Aim and Objectives To describe the experience of use of urea as an alternative for treatment of ISADH and results monitored one year after treatment.
Material and Methods Retrospective observational study in which patients treated with urea (powder for oral solution) were analysed along two years (January 2020-December 2021) and one year after treatment. Data collection of: age, sex, quantification of BSL (at admission, during urea therapy, 60 days after drug administration and one year after treatment), initial therapy, duration of urea treatment and need of tolvaptan use.

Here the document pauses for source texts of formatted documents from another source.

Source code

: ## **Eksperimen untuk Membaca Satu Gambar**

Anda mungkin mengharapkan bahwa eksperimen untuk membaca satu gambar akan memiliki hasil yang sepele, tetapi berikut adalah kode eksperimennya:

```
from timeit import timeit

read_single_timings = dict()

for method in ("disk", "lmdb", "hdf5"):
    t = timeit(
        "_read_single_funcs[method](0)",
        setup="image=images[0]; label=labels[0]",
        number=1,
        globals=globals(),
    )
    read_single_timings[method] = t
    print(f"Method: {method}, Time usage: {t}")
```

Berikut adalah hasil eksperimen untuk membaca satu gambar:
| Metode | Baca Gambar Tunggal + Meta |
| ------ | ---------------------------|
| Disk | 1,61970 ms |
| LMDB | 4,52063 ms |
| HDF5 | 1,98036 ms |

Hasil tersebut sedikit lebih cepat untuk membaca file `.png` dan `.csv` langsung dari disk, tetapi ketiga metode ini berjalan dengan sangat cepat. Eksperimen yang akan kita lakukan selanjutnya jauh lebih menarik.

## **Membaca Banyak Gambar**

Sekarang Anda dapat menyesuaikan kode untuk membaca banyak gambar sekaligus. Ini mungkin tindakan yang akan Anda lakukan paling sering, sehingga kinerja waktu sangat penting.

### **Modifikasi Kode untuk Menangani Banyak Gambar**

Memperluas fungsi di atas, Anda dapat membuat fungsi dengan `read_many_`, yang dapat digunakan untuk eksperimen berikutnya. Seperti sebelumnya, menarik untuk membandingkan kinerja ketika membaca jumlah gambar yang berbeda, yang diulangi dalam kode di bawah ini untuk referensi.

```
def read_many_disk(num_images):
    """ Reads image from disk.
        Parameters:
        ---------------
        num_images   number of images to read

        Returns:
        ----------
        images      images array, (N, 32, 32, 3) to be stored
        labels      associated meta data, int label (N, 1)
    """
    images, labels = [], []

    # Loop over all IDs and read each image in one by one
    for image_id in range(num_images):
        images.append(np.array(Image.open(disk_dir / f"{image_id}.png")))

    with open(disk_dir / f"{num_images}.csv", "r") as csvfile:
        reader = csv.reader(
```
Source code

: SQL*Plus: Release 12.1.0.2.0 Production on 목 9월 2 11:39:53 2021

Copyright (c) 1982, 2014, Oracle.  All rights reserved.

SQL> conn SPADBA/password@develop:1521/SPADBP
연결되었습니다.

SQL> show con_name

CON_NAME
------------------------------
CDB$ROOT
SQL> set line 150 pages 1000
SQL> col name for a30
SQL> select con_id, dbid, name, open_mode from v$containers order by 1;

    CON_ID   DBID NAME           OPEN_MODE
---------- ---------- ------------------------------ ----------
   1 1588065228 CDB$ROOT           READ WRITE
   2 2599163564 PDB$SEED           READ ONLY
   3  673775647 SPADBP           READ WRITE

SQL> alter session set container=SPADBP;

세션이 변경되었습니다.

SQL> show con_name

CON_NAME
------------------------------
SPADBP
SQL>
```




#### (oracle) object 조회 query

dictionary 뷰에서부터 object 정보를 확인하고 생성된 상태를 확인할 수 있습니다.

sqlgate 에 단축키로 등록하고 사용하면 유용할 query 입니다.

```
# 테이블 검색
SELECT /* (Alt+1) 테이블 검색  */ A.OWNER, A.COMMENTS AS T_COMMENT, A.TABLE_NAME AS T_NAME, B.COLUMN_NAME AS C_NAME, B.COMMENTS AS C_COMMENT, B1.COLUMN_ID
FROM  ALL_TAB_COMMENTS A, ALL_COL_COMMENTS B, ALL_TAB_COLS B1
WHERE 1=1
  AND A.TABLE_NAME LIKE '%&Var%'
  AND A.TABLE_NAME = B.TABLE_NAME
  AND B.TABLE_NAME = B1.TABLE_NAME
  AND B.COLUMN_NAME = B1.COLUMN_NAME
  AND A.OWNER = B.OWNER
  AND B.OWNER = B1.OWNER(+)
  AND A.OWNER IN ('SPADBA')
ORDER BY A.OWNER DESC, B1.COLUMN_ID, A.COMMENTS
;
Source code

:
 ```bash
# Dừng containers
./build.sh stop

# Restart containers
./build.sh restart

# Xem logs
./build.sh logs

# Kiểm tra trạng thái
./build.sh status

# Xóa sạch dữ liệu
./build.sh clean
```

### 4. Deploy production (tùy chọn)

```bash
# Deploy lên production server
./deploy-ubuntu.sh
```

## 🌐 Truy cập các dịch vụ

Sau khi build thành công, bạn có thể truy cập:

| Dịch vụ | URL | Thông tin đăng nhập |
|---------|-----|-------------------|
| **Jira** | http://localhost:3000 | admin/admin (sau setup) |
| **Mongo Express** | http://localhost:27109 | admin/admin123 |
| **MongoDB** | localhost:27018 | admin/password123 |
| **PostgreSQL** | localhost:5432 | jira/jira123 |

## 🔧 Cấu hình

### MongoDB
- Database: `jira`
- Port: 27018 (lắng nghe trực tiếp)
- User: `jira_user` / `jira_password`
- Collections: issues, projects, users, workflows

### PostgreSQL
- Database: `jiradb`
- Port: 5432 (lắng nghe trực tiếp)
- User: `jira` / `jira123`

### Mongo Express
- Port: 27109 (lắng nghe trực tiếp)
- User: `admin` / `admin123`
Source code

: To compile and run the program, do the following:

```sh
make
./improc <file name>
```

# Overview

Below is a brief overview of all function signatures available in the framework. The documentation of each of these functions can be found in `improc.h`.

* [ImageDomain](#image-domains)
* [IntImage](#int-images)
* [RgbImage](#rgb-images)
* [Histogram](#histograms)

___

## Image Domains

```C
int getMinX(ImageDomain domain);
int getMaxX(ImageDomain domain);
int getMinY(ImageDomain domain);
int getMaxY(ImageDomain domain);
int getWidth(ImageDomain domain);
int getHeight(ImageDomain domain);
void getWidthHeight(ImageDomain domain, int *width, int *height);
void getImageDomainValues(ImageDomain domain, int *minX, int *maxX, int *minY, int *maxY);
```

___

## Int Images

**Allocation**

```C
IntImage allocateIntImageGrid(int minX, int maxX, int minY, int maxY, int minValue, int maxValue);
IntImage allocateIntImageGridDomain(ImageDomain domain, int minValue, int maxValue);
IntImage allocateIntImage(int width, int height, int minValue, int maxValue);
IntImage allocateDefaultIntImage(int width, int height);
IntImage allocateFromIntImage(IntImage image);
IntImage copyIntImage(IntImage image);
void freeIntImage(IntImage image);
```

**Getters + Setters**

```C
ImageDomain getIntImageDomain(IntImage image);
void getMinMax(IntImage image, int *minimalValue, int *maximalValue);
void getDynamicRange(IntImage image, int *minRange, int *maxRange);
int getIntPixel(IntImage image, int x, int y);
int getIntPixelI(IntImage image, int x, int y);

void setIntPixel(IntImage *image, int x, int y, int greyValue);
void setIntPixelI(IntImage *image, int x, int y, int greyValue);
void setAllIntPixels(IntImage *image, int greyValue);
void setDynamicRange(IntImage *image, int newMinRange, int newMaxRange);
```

Results Total of patients was 11. Mean age was 82 years (71-94 years). 45% were women. Average duration of treatment was 15 days (3-60 days). Initial therapy was hypertonic saline solution, water restriction and/or loop diuretics or potassium sparing agents. Only one patient did not tolerate urea. Dosage was variable: in 54% was 15 g daily, 27% 15 g bid and 18% 30 g daily.
Patients were classified according to initial hyponatremia: 27% had mild hyponatremia (130-135 mEq/L), 45% moderate (125-129 mEq/L), and 27% severe (<125 mEq/L).
-Mild hyponatremia 66% recovered BSL, while 33% remained mildly hyponatraemic.
-Moderate hyponatraemia, 60% normalised BSL and 20% worsened to severe hyponatraemia. 20% did not analised.
-Severe hyponatremia, 66% normalised BSL. 33% did not have analytical control.
45% of patients achieved BSL once treatment ended. 27% required treatment with tolvaptan 15 mg daily.
50% of patients with urea as monotherapy maintained BSL 60 days after finishing treatment and 81.8% kept normal BSL after one year of treatment. Just 9% is still in treatment.
Conclusion and Relevance Most clinical guidelines contemplate urea as an option for hyponatremia for ISADH, but it is not clear its preference respect other alternatives. Urea is shown to be a safe and moderately effective option, and also, more effective.